Why does DecimalFormat round inconsistently?


import java.text.*;

public class TryStuffOut {
    public static void main(String[] args) {
       double n=12323233.445;
       DecimalFormat x = new DecimalFormat("#.##");
       System.out.println(x.format(n));
    }
}

why does this round the decimal part down to .44 and when i switch the variable n to double n=12323233.415; it rounds up to .42 . Why? and does the # in front of the deicmal matter to how many digits I have because it still seems to print out the entire number even thought I only have 1 pound sign.

Thanks


Solution

  • Explanation

    Due to limited floating point precision your double values are not actually what you wanted to have.

    In fact, the values are instead:

    12323233.445 -> 12323233.445000000298
    12323233.415 -> 12323233.4149999991059
    

    The rounding has to work with that, hence it rounds the first value up and the second value down.

    Note that your observation is incorrect and it is exactly the opposite.
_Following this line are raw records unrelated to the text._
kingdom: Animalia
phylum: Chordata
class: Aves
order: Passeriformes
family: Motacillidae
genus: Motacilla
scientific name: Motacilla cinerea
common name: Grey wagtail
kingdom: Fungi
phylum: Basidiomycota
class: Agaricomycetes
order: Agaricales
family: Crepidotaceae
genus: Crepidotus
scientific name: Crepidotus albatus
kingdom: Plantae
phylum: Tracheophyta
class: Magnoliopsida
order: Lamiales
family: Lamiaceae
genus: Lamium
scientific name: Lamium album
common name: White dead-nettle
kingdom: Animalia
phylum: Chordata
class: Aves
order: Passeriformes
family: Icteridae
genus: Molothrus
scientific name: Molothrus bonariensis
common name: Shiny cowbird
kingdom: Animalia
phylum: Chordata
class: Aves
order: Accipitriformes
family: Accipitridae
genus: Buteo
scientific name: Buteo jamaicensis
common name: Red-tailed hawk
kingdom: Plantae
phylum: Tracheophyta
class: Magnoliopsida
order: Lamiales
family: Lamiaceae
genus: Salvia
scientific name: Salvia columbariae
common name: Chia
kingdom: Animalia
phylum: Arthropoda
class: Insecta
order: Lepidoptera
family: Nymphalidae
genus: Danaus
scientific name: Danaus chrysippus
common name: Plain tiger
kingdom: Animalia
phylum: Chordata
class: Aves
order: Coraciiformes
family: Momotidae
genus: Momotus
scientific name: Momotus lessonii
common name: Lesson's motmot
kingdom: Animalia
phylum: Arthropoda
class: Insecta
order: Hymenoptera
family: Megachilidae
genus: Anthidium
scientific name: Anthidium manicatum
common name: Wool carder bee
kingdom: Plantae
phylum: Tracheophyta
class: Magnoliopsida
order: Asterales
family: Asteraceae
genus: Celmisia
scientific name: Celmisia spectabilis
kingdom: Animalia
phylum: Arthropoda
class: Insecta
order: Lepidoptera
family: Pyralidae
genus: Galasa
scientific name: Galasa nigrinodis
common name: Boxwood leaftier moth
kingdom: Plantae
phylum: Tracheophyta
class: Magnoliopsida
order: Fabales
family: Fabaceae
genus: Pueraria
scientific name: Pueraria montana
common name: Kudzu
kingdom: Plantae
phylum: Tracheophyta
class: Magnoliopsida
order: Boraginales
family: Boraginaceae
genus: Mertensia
You claimed that the first would be rounded down while second value is rounded up. But executing it yields the opposite behavior. And that behavior is explained due to above.

    Floating point numbers are implemented according to IEE 754 and this specifies exactly how they work internally.


    Representation

    Now, the thing is that those numbers can not be represented. The specification says that it should then use the closest number that can be represented instead. And that is exactly what is happening here.